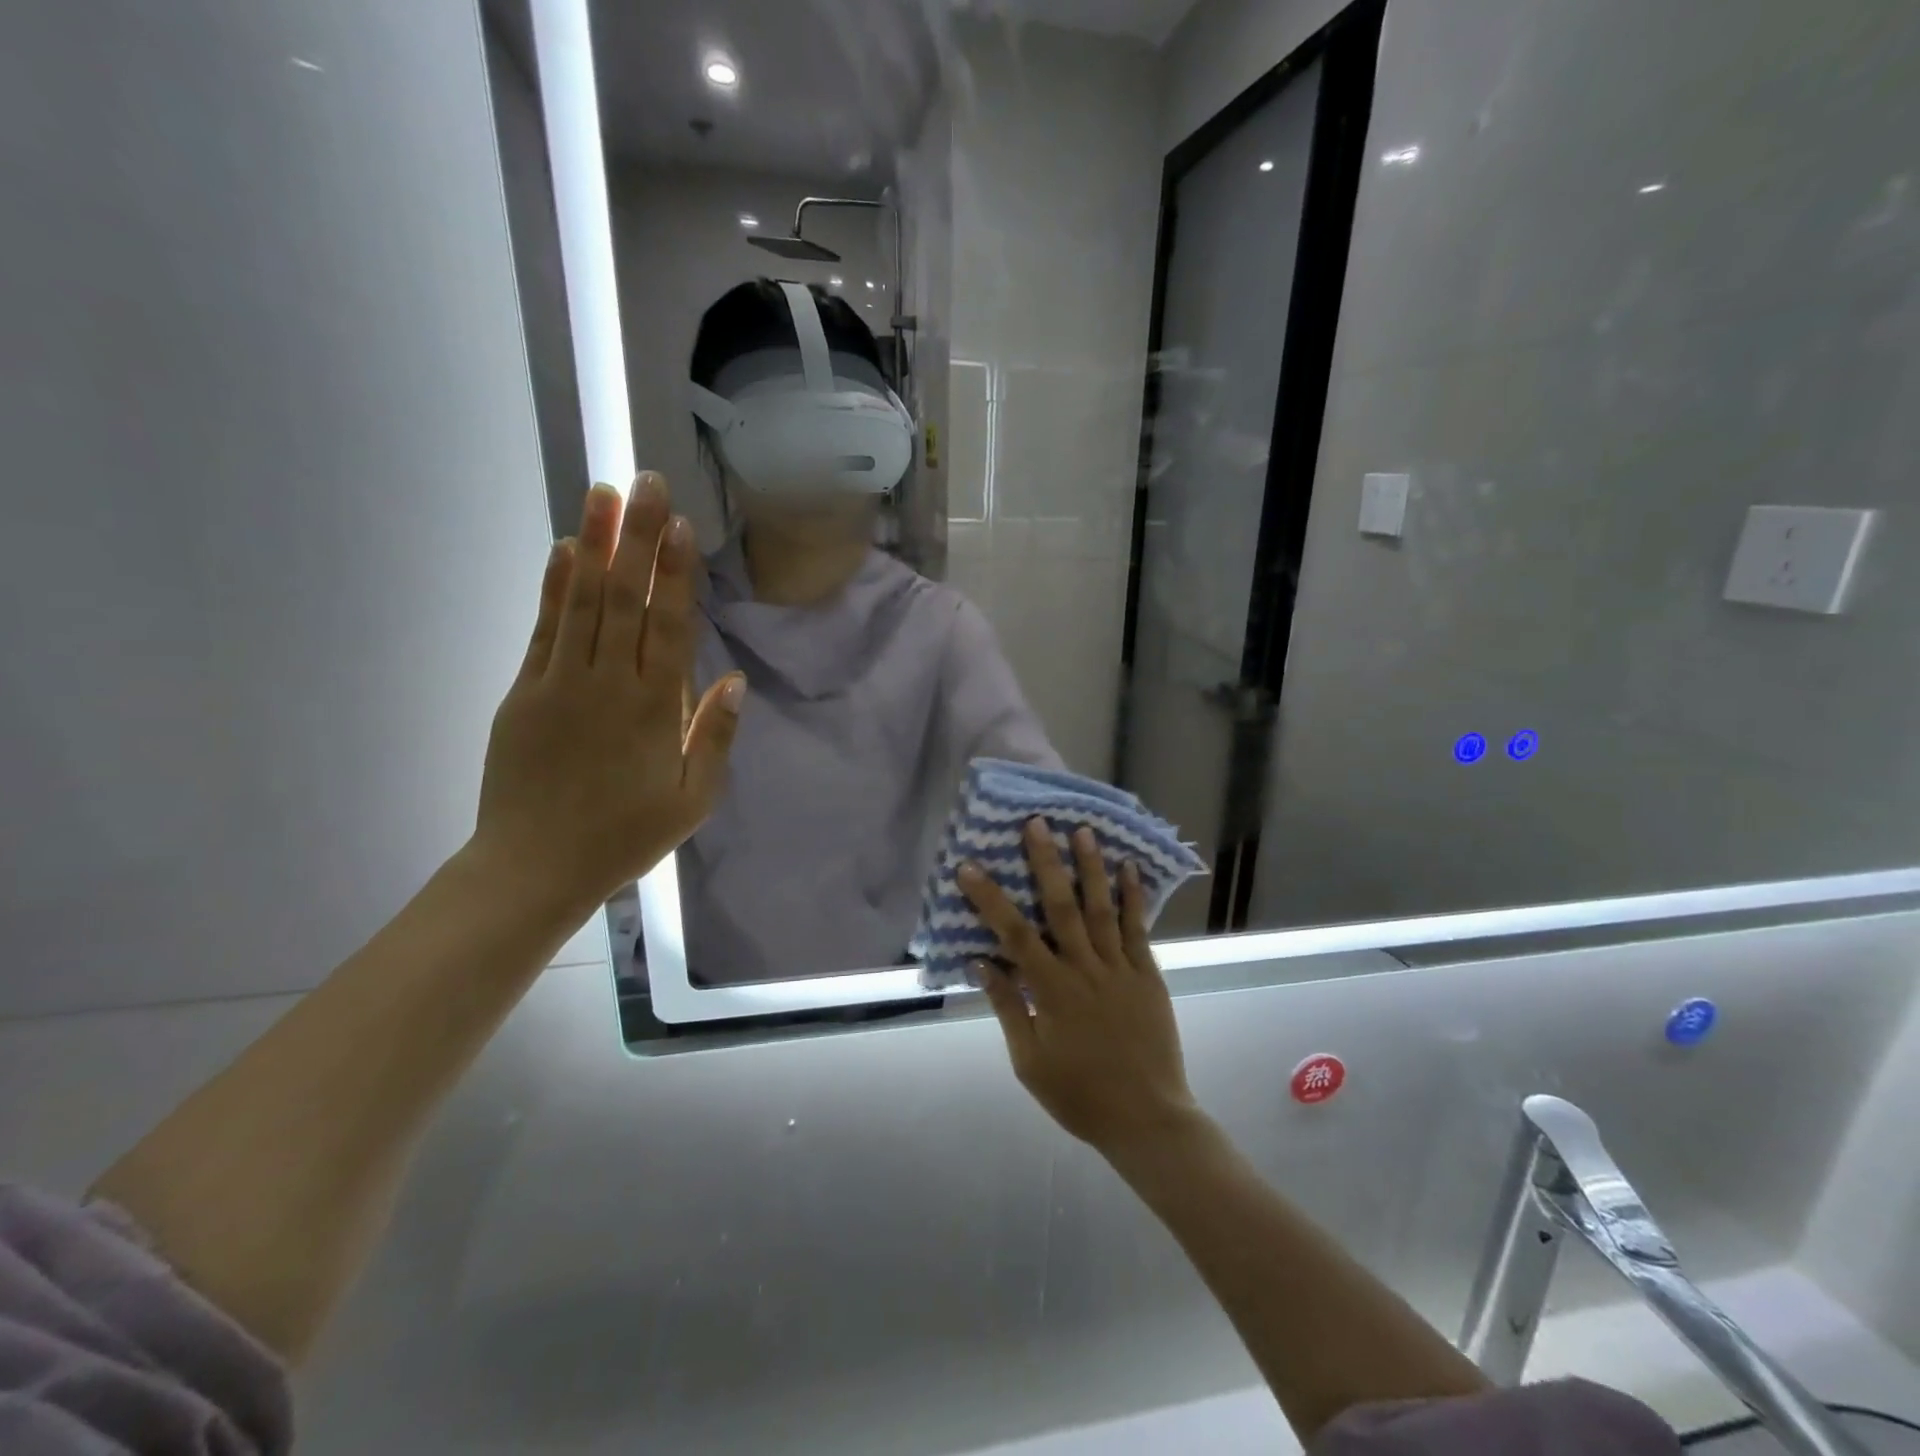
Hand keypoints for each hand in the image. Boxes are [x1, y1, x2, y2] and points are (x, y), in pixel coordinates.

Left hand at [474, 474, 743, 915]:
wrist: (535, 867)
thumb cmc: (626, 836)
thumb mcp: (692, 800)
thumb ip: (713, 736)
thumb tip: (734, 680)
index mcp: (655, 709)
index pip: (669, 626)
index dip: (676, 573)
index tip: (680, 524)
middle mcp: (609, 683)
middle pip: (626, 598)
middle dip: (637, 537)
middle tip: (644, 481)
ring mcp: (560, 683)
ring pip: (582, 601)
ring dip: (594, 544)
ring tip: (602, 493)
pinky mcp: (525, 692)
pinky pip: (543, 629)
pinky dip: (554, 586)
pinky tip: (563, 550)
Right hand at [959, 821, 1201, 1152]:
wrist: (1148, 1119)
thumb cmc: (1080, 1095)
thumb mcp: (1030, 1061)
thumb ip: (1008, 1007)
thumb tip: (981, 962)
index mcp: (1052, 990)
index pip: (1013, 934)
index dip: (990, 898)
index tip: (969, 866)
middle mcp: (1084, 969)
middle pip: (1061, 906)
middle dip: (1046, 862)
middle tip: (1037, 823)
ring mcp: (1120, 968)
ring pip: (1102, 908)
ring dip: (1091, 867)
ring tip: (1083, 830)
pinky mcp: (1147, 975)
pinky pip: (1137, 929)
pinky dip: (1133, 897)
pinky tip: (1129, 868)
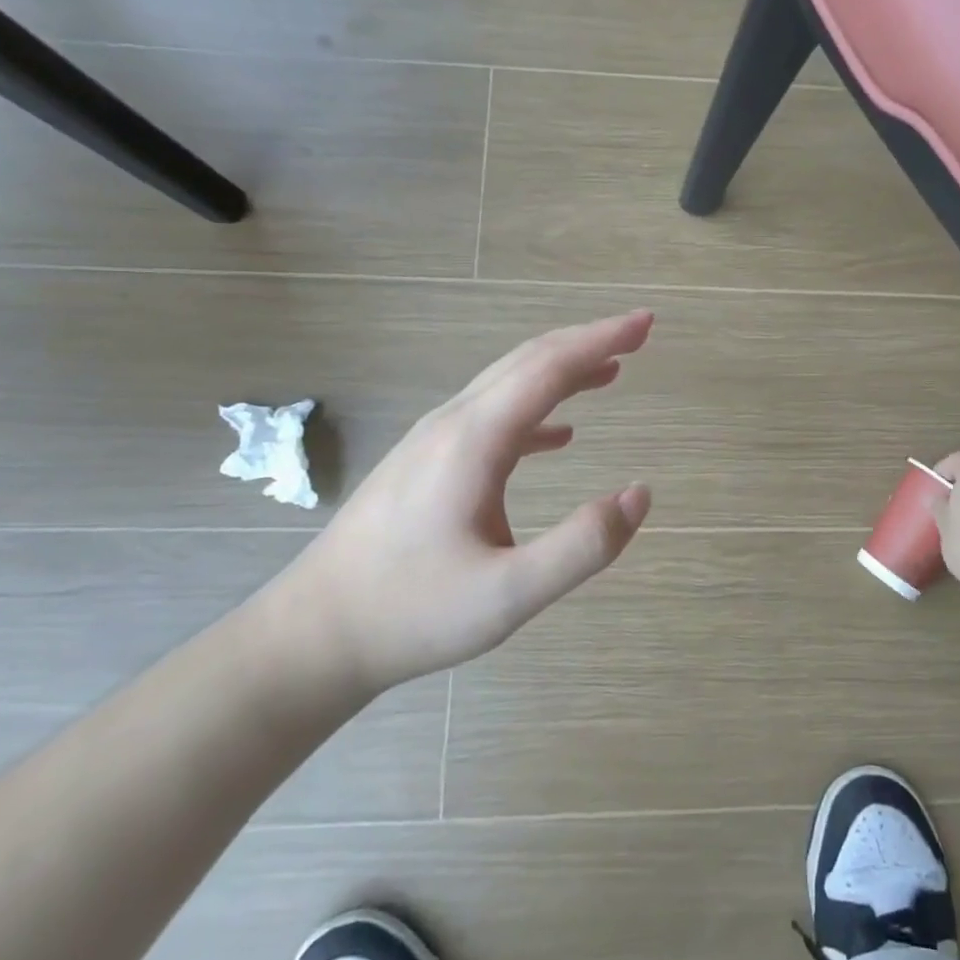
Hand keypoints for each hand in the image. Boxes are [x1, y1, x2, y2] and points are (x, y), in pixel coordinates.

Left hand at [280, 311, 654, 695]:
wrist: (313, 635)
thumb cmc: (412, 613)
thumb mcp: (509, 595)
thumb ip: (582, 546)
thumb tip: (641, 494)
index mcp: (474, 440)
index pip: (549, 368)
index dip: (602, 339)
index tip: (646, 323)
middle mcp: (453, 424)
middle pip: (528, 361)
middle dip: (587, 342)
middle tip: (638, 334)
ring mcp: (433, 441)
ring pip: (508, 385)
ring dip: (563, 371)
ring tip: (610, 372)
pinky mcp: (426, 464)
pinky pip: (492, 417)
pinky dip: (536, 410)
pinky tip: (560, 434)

━━━

• **Required work**: All of the material above is to be copied exactly, with no pictures.

• **Solution to this exercise**:
Hand keypoints for each hand in the image. Boxes are [x1, y1, x2, y2] and points are (x, y), in pixel coordinates.

Left hand at [474, 474, 743, 915]:
wrist: (535, 867)
thumb cmc: (626, 836)
thumb mcp: (692, 800)
thumb ip: (713, 736)
thumb tip: (734, 680)
index mcp: (655, 709)
index pip: (669, 626)
index dip: (676, 573)
index tip: (680, 524)
middle mcp: (609, 683)
middle pip: (626, 598)
middle dip: (637, 537)
middle tip: (644, 481)
ring mcp: (560, 683)
ring pip: (582, 601)
ring dip: (594, 544)
ring tip: (602, 493)
pinky mcp: (525, 692)
pinky pip: (543, 629)
pinky dip: (554, 586)
pinky tip: (563, 550)
Right hand at [959, 821, 1201, 1152]:
wrist: (1148, 1119)
thumb cmc: (1080, 1095)
thumb mcp: (1030, 1061)
thumb ip: (1008, 1007)
thumb tip: (981, 962)
index mcp: (1052, 990)
index pip: (1013, 934)
index dip: (990, 898)
index tip: (969, 866)
middle mcp: (1084, 969)
middle pip: (1061, 906)
middle dip: (1046, 862)
middle tip: (1037, 823)
ring mcp: (1120, 968)
ring pip: (1102, 908)
ring dip: (1091, 867)
ring tip: (1083, 830)
pinky mcp: (1147, 975)
pinky pip: (1137, 929)
pinky dip: (1133, 897)
pinky tip: (1129, 868)
Hand keypoints for each hand in the image. Boxes are [x1, y1, x2, y2] and points are (x, y), in pixel coordinates.

Left hand at [280, 311, 654, 695]:
wrist: (313, 635)
thumb cmc: (412, 613)
thumb mcp: (509, 595)
thumb ip: (582, 546)
thumb tip: (641, 494)
index mcp: (474, 440)
index pip: (549, 368)
index dip: (602, 339)
index tip: (646, 323)
middle mcp: (453, 424)
middle pip: (528, 361)
middle dip: (587, 342)
middle tip: (638, 334)
ring mcp: (433, 441)
ring pip: (508, 385)
ring dip: (563, 371)
ring tip: (610, 372)
pinky mcp: (426, 464)
pinky pip: (492, 417)
pinky dip: (536, 410)
pinky tip: (560, 434)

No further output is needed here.